*TASK PROMPT:*
In the interview, what project did the playwright undertake with a team of students after the tornado in Joplin?

In my work, I don’t know that I’m striving to meet this purpose.  As a playwright, my job is to provide a window through which other artists can see something and work to realize that vision, but basically it’s my job to make the window.  I try to make windows that are interesting to look through, provide new perspectives, or help to see old things in new ways, but the end product of my work is not the work of art (to be in love with the script (or see it as the art) is to be in love with literature and not theatre) …I try and make a good blueprint from which others may wish to make art.

You grew up in the Ozarks, what are your current feelings and connections to that part of the country?

Joplin, MO

The view of recovery workers out of a

window in Joplin, MO following the 2011 tornado.

I’m still back there from Baltimore quite a bit, in particular after the tornado in Joplin, where I went to school, I was back working on serving that community by working with a team of students to create a docudrama about how Joplin recovered from the tornado.  My family is there, though they’ve now moved off the farm and out of the Ozarks.  The Ozarks are one of the most overlooked and underappreciated parts of the world and for that reason its stories need to be told.  And they need to be told with a lens that doesn’t belittle.  I grew up with Lil’ Abner and the Beverly Hillbillies as the cultural touchtones for the people around me, and I’m thrilled to see films like Winter’s Bone that are capturing the depth of struggle of people in that part of the world.  I’m connected to that part of the world, and am an ambassador for it, it has shaped who I am and as I travel and meet more people I find myself more easily connected to them by what I learned in the Ozarks rather than what I bring from the East Coast.

What are your hopes for this residency?  What are you exploring about the work right now?

How this work connects to Austin.  I’ve seen these plays in action around the country and in Missouri they’re a bit crude, here in Baltimore they’re a bit quaint, but it’s the combination of those things that I think makes them special.  They are emblematic of my effort to understand those around me, but I don’t think they’ve found an audience who can see all of the sides of them, and I really hope that the artists with whom I’m working in Austin can see the amalgamation of elements with which I’m working.  Austin feels like a town that understands this sensibility, I guess I’m there to figure out if my gut feeling after a couple of visits is right.

As for what I’m exploring, I’m looking at the connections between the plays, and am working toward seeing these plays as a continuum rather than constituent parts.  They all have to work, but they all have to work together too.

Where do you hope this work will go from here?  What is the next step for you?

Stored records
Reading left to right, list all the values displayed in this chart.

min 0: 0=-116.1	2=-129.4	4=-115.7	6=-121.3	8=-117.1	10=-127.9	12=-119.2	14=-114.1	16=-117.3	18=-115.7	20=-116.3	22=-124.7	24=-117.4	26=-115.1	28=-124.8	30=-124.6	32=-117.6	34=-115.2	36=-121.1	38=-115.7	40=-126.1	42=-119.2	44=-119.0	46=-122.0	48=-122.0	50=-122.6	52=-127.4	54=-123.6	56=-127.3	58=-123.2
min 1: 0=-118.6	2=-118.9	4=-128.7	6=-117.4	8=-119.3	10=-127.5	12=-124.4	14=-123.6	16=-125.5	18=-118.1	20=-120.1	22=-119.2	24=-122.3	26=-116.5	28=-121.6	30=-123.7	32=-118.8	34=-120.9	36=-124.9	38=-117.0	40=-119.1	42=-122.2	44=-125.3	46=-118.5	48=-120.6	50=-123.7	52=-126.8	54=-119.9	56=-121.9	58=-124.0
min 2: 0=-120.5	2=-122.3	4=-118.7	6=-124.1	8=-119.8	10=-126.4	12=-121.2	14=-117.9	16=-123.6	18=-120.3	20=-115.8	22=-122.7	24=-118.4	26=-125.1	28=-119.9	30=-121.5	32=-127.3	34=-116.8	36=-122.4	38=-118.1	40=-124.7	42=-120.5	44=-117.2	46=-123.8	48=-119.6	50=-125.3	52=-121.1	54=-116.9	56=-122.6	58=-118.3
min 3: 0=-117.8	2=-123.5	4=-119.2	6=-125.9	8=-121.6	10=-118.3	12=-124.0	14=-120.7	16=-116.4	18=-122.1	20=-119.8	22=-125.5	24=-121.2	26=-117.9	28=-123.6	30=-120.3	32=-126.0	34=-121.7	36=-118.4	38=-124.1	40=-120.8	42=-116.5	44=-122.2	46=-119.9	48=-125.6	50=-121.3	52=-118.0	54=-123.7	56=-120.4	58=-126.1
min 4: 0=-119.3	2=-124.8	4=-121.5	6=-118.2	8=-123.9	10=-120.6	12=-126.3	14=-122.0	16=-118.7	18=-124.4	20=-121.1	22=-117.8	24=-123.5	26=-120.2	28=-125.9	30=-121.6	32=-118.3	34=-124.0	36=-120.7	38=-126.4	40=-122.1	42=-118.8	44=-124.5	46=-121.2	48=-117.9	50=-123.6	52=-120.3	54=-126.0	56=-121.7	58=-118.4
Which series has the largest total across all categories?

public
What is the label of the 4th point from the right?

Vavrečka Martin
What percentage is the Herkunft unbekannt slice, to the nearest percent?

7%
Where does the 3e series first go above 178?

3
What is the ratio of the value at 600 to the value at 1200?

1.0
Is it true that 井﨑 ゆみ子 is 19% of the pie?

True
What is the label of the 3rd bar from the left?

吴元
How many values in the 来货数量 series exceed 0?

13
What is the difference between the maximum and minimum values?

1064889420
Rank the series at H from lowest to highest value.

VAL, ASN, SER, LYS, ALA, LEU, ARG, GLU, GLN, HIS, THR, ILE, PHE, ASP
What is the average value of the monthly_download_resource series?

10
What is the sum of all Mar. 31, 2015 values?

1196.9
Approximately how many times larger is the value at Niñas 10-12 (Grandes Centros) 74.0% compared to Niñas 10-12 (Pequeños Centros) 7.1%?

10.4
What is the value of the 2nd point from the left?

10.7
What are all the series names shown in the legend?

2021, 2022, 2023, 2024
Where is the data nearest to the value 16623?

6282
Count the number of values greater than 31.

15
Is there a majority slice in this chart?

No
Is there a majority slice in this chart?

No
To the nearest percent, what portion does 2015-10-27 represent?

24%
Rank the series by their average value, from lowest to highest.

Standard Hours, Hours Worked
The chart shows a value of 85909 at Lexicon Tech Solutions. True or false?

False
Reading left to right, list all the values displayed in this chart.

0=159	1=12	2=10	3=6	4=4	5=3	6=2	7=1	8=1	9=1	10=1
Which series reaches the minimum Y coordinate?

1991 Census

*ANSWER:*
A docudrama about how Joplin recovered from the tornado.